▶ **Task objective**
Return, unchanged, the lines of the listing from the line with "text SALMO 125 44 [148, 319, 1122, 348]" up to and including the line with "text #953 45 [148, 406, 1122, 434]".

▶ **Data to process**
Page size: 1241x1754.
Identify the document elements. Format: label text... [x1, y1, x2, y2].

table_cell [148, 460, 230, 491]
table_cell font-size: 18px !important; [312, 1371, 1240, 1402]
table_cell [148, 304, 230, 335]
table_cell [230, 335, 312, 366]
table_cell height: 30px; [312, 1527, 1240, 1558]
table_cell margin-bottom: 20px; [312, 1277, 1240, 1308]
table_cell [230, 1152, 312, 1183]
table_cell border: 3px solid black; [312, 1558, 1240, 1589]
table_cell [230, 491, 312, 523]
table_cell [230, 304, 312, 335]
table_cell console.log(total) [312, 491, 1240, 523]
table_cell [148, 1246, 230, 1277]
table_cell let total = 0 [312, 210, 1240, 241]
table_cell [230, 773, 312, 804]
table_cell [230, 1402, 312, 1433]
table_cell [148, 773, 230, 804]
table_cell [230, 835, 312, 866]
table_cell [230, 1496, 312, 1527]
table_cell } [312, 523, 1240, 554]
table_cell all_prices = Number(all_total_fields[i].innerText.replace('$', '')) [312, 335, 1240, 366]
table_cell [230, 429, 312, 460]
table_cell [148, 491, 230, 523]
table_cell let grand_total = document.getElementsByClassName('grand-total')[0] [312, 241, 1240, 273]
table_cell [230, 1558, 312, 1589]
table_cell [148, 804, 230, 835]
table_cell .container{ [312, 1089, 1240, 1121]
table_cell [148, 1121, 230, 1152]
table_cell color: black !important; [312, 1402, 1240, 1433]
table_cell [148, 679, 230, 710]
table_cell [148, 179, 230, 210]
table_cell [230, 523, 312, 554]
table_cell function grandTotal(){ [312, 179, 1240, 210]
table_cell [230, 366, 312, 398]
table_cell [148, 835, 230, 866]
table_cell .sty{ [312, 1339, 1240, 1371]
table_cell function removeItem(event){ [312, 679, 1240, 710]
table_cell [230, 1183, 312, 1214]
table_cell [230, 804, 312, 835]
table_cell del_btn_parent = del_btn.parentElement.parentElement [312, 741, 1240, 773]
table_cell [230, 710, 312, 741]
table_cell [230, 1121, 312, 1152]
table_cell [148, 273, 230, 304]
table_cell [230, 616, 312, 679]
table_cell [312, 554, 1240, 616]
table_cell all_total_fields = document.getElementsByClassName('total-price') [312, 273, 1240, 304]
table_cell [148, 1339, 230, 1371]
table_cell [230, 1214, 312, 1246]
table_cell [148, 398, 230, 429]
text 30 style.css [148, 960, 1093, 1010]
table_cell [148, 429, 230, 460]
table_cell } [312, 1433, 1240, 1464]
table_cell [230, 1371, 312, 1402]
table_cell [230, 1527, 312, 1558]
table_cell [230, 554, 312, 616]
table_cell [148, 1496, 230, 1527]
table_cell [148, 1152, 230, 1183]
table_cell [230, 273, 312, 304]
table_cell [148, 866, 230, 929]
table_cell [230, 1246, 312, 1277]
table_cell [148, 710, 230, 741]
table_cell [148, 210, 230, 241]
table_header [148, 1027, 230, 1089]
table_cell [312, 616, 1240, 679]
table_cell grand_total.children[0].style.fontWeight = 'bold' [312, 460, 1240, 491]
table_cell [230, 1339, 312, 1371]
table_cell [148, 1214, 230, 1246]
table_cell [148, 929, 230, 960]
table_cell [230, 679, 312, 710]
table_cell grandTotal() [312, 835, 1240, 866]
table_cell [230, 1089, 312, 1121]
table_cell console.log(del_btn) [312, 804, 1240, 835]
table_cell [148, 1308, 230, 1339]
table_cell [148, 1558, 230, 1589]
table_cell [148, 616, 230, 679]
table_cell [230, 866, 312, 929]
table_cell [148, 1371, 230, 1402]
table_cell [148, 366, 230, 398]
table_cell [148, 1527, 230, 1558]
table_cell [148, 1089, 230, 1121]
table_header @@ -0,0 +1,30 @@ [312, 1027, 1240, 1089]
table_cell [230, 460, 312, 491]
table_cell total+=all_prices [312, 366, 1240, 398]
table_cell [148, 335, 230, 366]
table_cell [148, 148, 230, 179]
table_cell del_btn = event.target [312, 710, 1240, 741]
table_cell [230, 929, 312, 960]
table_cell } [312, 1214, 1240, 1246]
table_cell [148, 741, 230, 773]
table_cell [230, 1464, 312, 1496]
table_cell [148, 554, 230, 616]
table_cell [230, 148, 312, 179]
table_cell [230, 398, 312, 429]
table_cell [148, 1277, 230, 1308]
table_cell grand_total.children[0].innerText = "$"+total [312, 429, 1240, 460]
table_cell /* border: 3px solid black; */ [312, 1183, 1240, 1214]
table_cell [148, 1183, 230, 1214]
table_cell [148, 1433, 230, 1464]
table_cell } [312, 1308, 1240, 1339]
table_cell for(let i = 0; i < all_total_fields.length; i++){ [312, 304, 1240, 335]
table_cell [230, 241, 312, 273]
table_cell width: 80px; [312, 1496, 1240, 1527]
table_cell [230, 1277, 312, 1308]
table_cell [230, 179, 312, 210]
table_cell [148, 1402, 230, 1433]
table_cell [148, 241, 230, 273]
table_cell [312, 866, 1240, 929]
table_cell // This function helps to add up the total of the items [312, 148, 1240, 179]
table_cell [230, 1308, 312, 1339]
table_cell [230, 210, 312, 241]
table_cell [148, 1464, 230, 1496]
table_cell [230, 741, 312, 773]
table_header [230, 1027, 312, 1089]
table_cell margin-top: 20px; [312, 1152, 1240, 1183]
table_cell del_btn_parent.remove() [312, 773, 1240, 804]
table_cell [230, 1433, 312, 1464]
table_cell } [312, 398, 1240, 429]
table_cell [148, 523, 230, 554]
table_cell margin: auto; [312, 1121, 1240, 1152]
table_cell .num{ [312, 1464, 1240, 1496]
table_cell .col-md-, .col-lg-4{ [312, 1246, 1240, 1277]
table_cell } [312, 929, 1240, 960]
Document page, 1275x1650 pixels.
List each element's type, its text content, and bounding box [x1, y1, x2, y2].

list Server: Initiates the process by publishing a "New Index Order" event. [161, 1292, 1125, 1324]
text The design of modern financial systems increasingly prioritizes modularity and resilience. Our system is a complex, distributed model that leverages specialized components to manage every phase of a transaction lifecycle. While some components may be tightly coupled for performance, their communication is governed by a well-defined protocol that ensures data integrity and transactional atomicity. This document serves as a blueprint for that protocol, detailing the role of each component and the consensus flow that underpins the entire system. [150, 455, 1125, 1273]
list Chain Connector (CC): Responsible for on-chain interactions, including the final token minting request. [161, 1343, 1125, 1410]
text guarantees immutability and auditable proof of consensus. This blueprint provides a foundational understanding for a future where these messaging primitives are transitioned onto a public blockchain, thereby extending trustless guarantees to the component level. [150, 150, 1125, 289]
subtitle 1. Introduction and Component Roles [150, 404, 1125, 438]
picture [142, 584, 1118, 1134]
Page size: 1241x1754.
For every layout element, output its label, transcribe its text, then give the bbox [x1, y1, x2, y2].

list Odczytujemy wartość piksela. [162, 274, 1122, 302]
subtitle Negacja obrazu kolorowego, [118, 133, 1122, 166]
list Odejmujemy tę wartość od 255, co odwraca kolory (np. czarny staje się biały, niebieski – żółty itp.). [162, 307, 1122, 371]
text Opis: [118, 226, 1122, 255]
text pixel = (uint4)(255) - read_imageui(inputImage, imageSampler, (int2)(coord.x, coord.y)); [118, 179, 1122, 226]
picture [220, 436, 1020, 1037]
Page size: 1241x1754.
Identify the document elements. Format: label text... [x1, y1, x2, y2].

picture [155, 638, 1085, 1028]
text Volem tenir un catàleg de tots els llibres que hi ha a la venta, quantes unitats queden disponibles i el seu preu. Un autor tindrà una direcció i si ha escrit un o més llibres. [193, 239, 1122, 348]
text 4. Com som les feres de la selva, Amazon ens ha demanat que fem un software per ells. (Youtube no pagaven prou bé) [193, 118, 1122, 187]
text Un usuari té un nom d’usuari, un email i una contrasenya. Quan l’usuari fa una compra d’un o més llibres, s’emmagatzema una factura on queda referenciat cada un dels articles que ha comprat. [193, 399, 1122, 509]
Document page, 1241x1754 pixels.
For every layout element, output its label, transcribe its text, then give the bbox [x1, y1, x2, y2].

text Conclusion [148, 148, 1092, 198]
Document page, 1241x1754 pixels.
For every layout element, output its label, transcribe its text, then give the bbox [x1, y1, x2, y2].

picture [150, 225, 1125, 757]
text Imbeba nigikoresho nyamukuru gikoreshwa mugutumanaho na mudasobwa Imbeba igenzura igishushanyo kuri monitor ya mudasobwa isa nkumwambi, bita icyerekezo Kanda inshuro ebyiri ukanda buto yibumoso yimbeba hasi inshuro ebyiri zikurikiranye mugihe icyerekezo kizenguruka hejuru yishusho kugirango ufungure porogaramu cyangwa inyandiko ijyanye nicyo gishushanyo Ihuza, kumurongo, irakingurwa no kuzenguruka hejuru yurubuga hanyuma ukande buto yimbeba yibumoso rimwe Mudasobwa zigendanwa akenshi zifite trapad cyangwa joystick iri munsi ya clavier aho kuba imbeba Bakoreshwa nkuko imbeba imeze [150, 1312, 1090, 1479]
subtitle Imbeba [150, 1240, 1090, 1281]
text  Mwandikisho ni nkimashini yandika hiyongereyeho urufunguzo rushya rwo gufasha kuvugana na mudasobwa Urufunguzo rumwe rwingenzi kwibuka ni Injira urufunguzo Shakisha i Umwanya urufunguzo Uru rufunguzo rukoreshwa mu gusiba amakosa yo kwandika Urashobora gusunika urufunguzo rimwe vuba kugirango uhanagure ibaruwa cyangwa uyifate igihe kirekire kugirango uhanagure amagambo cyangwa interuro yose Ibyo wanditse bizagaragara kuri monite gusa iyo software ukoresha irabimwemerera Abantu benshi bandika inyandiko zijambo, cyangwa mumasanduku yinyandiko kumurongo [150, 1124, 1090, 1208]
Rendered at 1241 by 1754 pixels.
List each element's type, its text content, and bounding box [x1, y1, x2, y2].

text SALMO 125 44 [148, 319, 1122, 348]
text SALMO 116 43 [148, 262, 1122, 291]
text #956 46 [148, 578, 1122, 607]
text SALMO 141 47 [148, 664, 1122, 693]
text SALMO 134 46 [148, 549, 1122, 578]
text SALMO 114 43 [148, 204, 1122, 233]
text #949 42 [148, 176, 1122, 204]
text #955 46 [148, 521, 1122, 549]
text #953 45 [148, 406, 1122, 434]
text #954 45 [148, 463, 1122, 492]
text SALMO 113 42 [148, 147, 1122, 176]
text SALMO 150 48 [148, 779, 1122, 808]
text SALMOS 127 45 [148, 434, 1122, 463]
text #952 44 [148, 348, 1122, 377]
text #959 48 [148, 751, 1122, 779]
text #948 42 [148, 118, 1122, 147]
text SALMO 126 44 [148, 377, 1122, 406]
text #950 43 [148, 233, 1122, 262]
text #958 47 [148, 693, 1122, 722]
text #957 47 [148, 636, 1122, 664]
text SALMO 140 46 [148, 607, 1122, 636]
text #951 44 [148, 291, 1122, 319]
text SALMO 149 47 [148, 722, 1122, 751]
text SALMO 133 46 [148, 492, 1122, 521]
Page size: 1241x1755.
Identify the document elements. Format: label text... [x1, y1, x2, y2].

▶ **Answer to the problem**
text SALMO 125 44 [148, 319, 1122, 348]
text SALMO 116 43 [148, 262, 1122, 291]
text #956 46 [148, 578, 1122, 607]
text SALMO 141 47 [148, 664, 1122, 693]
text SALMO 134 46 [148, 549, 1122, 578]
text SALMO 114 43 [148, 204, 1122, 233]
text #949 42 [148, 176, 1122, 204]
text #955 46 [148, 521, 1122, 549]
text #953 45 [148, 406, 1122, 434]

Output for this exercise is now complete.